A bill that would give authority to the arresting law enforcement agency to maintain custody of an illegal immigrant in cases where a detainer has been issued will be formally introduced in Congress this week.
The Immigration Detainer Enforcement Act would clarify the Department of Homeland Security’s (DHS) detainer authority, would incentivize cooperation between law enforcement agencies and DHS through the reimbursement of certain detention, technology, and litigation-related costs. It allows the federal government to enter into agreements with the arresting law enforcement agency to indemnify these agencies against wrongful detention claims by third parties.
The bill is sponsored by Sens. Thom Tillis (R-NC) and Chuck Grassley (R-IA), along with U.S. Reps. Dan Bishop (R-NC) and Ted Budd (NC).
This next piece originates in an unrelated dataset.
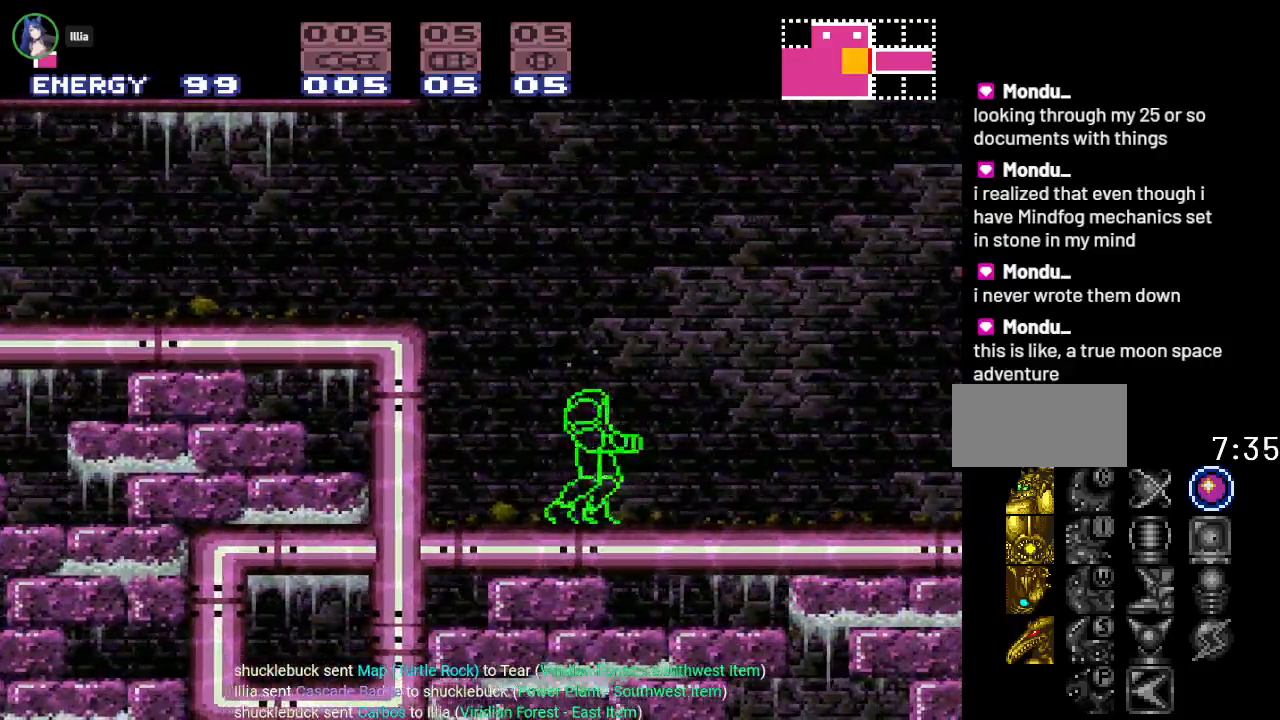
{"buttons": ["DPAD_RIGHT"], "events": []}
The lawmakers said the bill stems from the unwillingness by localities to assist the federal government with its immigration enforcement responsibilities in some cases. Several states and localities, including in North Carolina, have passed legislation that limits cooperation with detainers. Much of this lack of cooperation has been fueled, in part, by recent federal court decisions that have questioned the authority of local law enforcement agencies to maintain custody of an illegal immigrant on an immigration detainer. In North Carolina, some counties have recently implemented sanctuary policies by refusing to honor detainer requests made by U.S. Immigration and Customs Enforcement.